By the Equivalence Principle, inertial mass is equal to gravitational mass (m_inertial = m_gravitational). They cancel out completely, yielding: a = G * M / R² = g. Because the object's mass is eliminated, all objects fall at the same rate.

FAQ

Frequently Asked Questions

What is the acceleration due to gravity (g)?

Acceleration due to gravity is the constant acceleration experienced by any object falling freely in a vacuum under the sole influence of a body's gravitational pull.

What is the standard value of g on Earth?
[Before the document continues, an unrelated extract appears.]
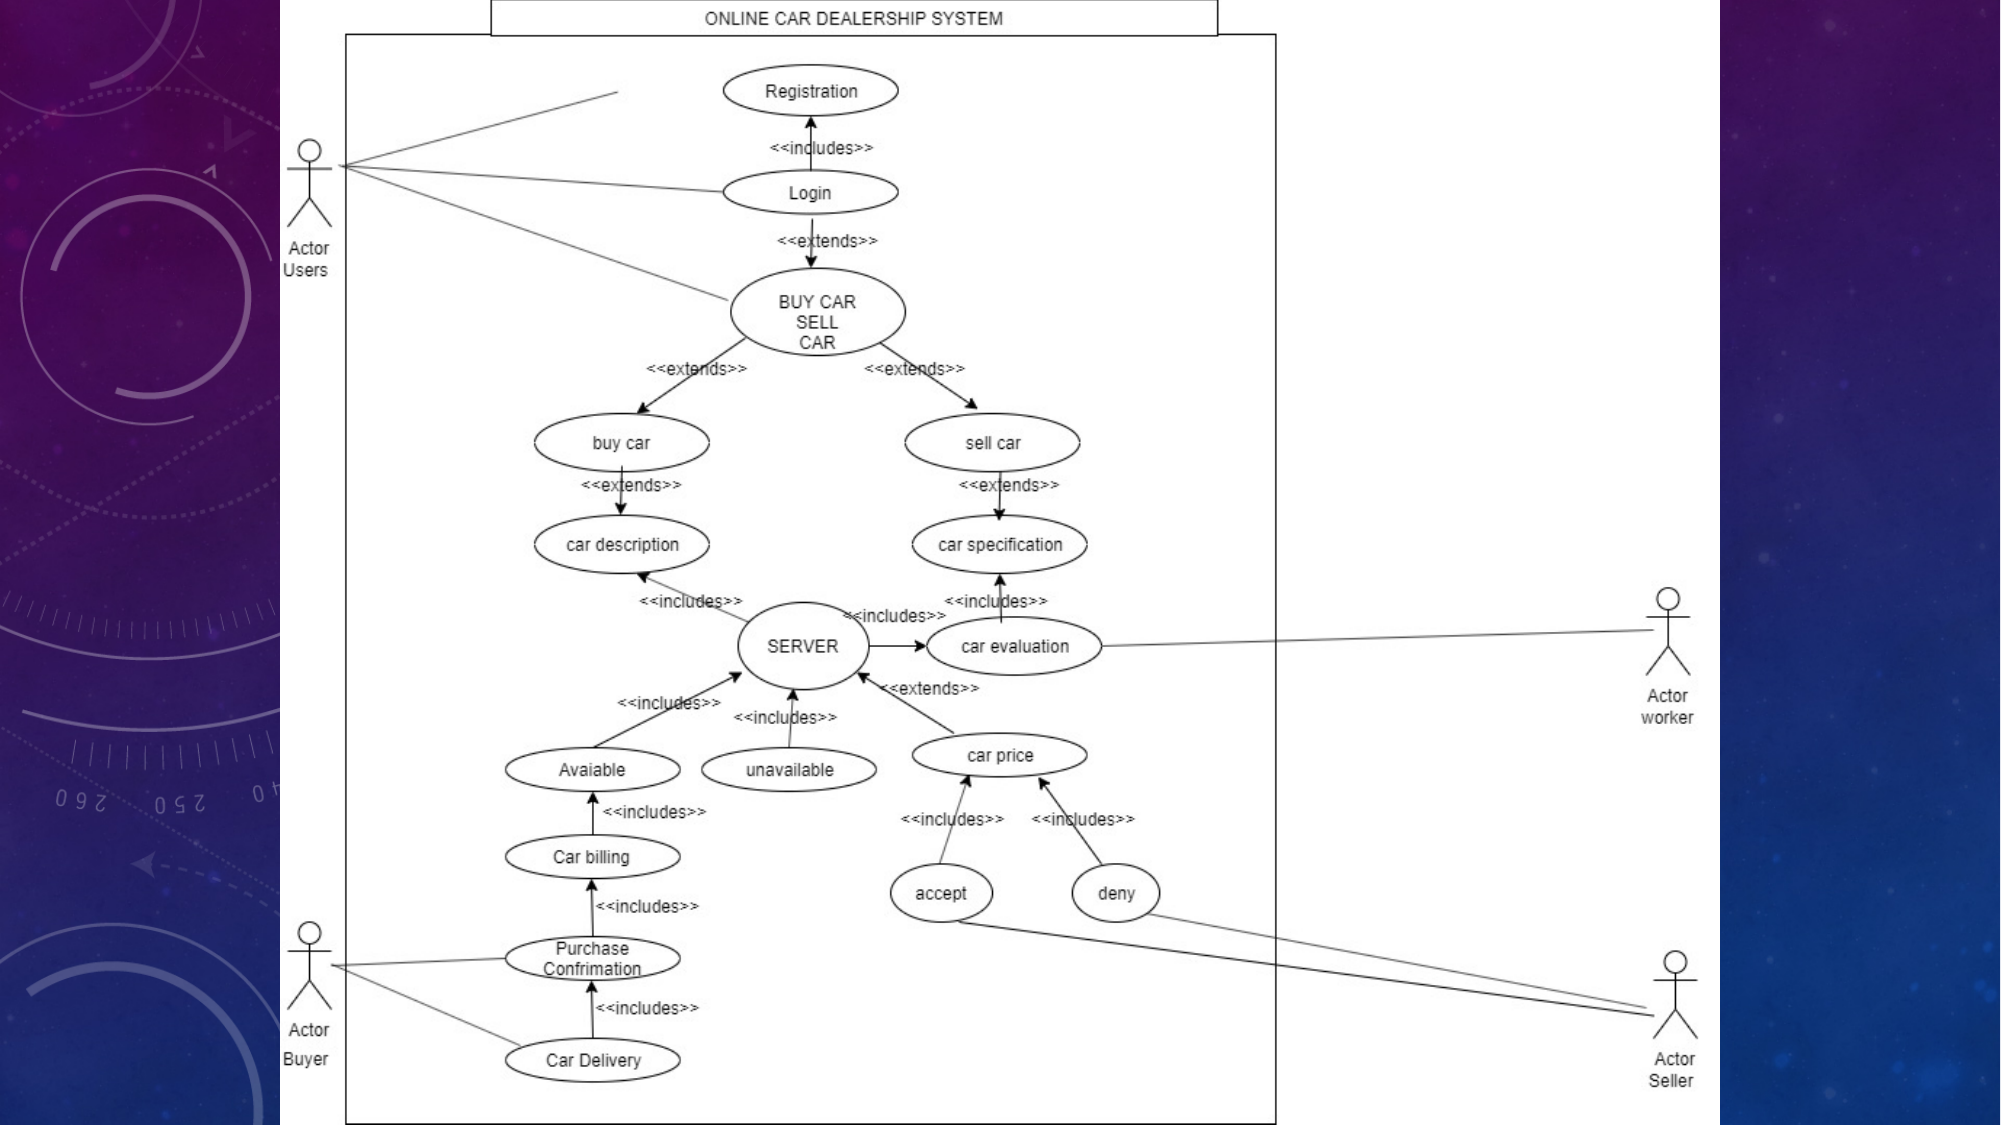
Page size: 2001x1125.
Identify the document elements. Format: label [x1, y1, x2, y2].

picture [280, 0, 1720, 1125]
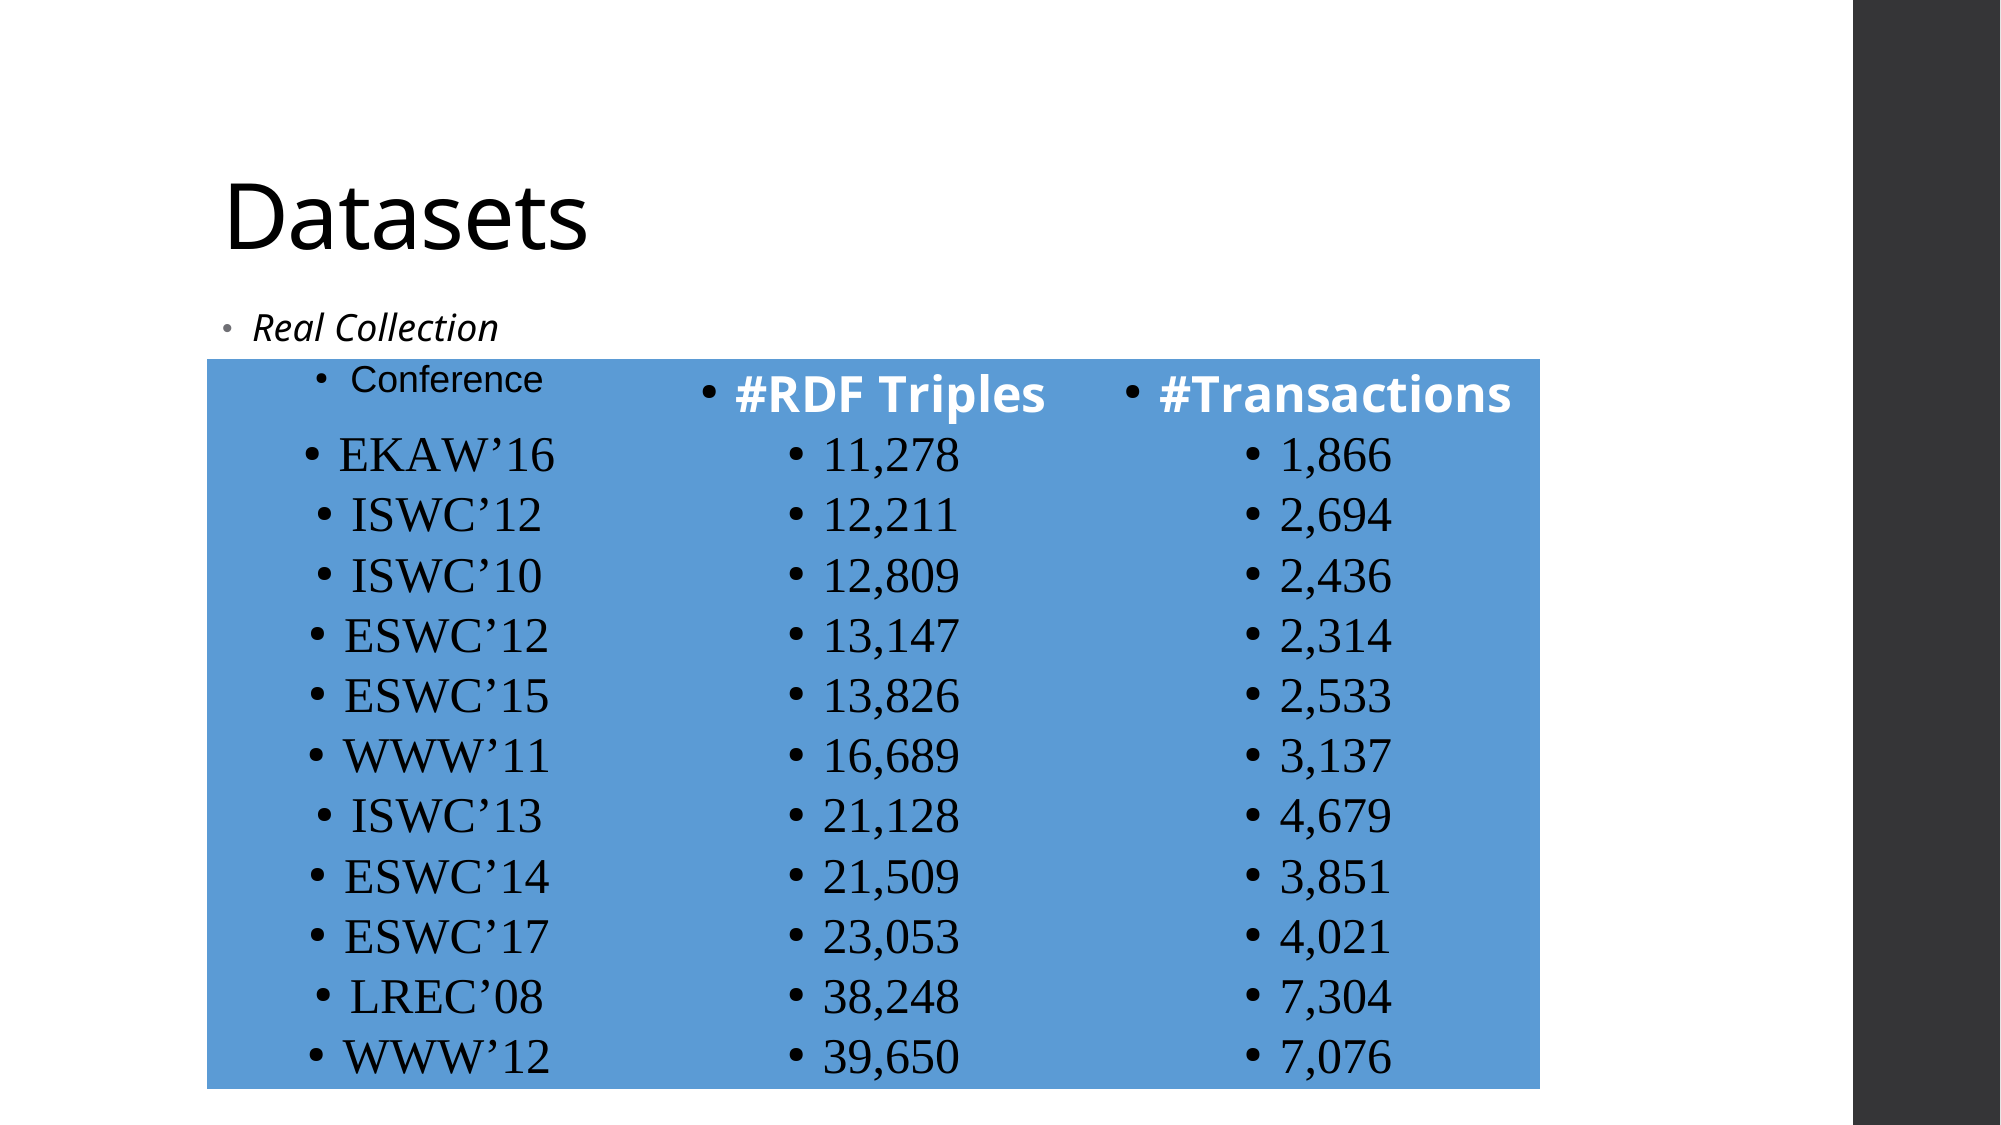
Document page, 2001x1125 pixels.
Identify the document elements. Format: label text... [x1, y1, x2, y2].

The standard value of g on the surface of the Earth is defined as exactly 9.80665 m/s² (commonly rounded to 9.8 or 9.81 m/s²).

Why does g vary at different places on Earth?

Earth is not a perfect sphere; it is an oblate spheroid (bulging at the equator). The equator is farther from the center of mass than the poles, making gravity weaker. Additionally, Earth's rotation generates centrifugal force, reducing effective gravity at the equator.

How does altitude affect the value of g?

Acceleration due to gravity decreases with altitude. According to the formula g = GM / (R + h)², as altitude (h) increases, the distance from Earth's center increases, which exponentially weakens the gravitational pull.

How does latitude affect the value of g?

Latitude increases g from the equator (approx 9.78 m/s²) to the poles (approx 9.83 m/s²). At higher latitudes, the distance to Earth's center is shorter, and the centrifugal speed from Earth's rotation drops to zero.

What is the value of g at the center of the Earth?

The acceleration due to gravity is exactly 0 m/s² at the center of the Earth. According to the Shell Theorem, the gravitational pulls from all the mass of the surrounding spherical shell cancel each other out in all directions.

How does g change as you go deeper into the Earth?

In a uniform density sphere, g decreases linearly with depth. However, because Earth's core is extremely dense, g actually increases from 9.81 m/s² at the surface to a peak of about 10.7 m/s² at the core-mantle boundary before dropping to 0 at the center.

Does mass affect the acceleration due to gravity in a vacuum?

No. According to the equivalence principle, in a vacuum all objects accelerate downward at the exact same rate under gravity (g), regardless of their mass, shape, or composition.

How does acceleration due to gravity (g) differ from the gravitational constant (G)?

G is a fundamental universal constant (6.674 x 10^-11 N·m²/kg²) that determines the strength of the gravitational force everywhere in the universe. g is a local acceleration field (9.81 m/s² on Earth) that depends on the mass and radius of the host body.

What is the acceleration due to gravity on other planets?

g depends on the mass and radius of the planet. For example, g is 1.62 m/s² on the Moon (16% of Earth), 3.7 m/s² on Mars (38% of Earth), and 24.79 m/s² on Jupiter (253% of Earth).

How does drag affect the acceleration of falling objects in a medium?

In a medium like air or water, drag pushes upward opposing gravity. The net acceleration is a = g - F_drag / m. As velocity increases, drag increases until it equals gravity, halting acceleration and reaching terminal velocity.